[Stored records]
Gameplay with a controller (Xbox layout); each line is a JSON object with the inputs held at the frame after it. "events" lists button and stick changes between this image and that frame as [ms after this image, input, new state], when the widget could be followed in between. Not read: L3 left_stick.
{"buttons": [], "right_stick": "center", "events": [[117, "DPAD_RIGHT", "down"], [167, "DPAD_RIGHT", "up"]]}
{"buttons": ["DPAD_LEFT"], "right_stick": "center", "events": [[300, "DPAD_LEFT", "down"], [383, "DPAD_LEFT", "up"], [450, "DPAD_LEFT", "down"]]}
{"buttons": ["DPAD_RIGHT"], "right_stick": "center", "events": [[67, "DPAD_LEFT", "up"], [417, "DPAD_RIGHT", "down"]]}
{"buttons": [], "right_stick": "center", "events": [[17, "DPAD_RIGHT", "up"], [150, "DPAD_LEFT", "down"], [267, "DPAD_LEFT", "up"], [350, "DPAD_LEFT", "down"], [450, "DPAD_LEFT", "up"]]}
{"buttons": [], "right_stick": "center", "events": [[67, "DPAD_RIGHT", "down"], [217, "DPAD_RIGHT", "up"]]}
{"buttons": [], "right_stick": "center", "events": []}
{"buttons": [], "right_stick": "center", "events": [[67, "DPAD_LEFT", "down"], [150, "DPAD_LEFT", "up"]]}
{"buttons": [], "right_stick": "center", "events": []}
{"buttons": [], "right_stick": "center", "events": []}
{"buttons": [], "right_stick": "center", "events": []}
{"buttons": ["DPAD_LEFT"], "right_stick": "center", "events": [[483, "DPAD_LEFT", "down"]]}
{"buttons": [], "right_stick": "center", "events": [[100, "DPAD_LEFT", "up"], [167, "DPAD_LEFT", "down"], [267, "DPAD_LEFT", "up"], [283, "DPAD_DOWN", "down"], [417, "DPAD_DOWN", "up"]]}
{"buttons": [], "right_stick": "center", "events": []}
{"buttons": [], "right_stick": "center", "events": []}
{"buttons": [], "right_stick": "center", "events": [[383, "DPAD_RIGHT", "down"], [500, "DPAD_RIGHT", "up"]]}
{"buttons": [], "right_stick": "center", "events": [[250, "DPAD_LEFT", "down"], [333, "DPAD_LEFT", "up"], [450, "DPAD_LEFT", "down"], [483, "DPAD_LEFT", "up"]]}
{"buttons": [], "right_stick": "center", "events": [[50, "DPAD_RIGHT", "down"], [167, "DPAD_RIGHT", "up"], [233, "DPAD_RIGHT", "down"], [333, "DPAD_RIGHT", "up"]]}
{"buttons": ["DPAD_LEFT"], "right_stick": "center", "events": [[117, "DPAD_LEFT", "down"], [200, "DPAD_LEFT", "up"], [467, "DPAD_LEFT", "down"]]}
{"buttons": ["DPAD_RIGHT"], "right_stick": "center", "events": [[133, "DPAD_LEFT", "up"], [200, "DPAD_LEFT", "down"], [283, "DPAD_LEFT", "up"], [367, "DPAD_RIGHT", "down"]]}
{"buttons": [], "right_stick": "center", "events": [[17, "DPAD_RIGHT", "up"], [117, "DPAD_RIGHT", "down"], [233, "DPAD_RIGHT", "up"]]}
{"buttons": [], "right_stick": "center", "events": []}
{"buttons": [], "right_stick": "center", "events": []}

● **Exercise goal**:
The full set of data above must come back exactly as written.

● **Your response**:
Gameplay with a controller (Xbox layout); each line is a JSON object with the inputs held at the frame after it. "events" lists button and stick changes between this image and that frame as [ms after this image, input, new state], when the widget could be followed in between. Not read: L3 left_stick.
{"buttons": [], "right_stick": "center", "events": [[117, "DPAD_RIGHT", "down"], [167, "DPAD_RIGHT", "up"]]}
{"buttons": ["DPAD_LEFT"], "right_stick": "center", "events": [[300, "DPAD_LEFT", "down"], [383, "DPAD_LEFT", "up"], [450, "DPAD_LEFT", "down"]]}
{"buttons": ["DPAD_RIGHT"], "right_stick": "center", "events": [[67, "DPAD_LEFT", "up"], [417, "DPAD_RIGHT", "down"]]}
{"buttons": [], "right_stick": "center", "events": [[17, "DPAD_RIGHT", "up"], [150, "DPAD_LEFT", "down"], [267, "DPAD_LEFT", "up"], [350, "DPAD_LEFT", "down"], [450, "DPAD_LEFT", "up"]]}
{"buttons": [], "right_stick": "center", "events": [[67, "DPAD_RIGHT", "down"], [217, "DPAD_RIGHT", "up"]]}
{"buttons": [], "right_stick": "center", "events": []}
{"buttons": [], "right_stick": "center", "events": [[67, "DPAD_LEFT", "down"], [150, "DPAD_LEFT", "up"]]}
{"buttons": [], "right_stick": "center", "events": []}
{"buttons": [], "right_stick": "center", "events": []}
{"buttons": [], "right_stick": "center", "events": []}
{"buttons": ["DPAD_LEFT"], "right_stick": "center", "events": [[483, "DPAD_LEFT", "down"]]}
{"buttons": [], "right_stick": "center", "events": [[100, "DPAD_LEFT", "up"], [167, "DPAD_LEFT", "down"], [267, "DPAD_LEFT", "up"], [283, "DPAD_DOWN", "down"], [417, "DPAD_DOWN", "up"]]}
{"buttons": [], "right_stick": "center", "events": []}
{"buttons": [], "right_stick": "center", "events": []}
{"buttons": [], "right_stick": "center", "events": [[383, "DPAD_RIGHT", "down"], [500, "DPAD_RIGHT", "up"]]}
{"buttons": [], "right_stick": "center", "events": [[250, "DPAD_LEFT", "down"], [333, "DPAD_LEFT", "up"], [450, "DPAD_LEFT", "down"], [483, "DPAD_LEFT", "up"]]}
{"buttons": [], "right_stick": "center", "events": [[50, "DPAD_RIGHT", "down"], [167, "DPAD_RIGHT", "up"], [233, "DPAD_RIGHT", "down"], [333, "DPAD_RIGHT", "up"]]}
{"buttons": ["DPAD_LEFT"], "right_stick": "center", "events": [[117, "DPAD_LEFT", "down"], [200, "DPAD_LEFT", "up"], [467, "DPAD_LEFT", "down"]]}
{"buttons": ["DPAD_RIGHT"], "right_stick": "center", "events": [[133, "DPAD_LEFT", "up"], [200, "DPAD_LEFT", "down"], [283, "DPAD_LEFT", "up"], [367, "DPAD_RIGHT", "down"]]}
{"buttons": [], "right_stick": "center", "events": [[17, "DPAD_RIGHT", "up"], [117, "DPAD_RIGHT", "down"], [233, "DPAD_RIGHT", "up"]]}
{"buttons": [], "right_stick": "center", "events": []}
{"buttons": [], "right_stick": "center", "events": []}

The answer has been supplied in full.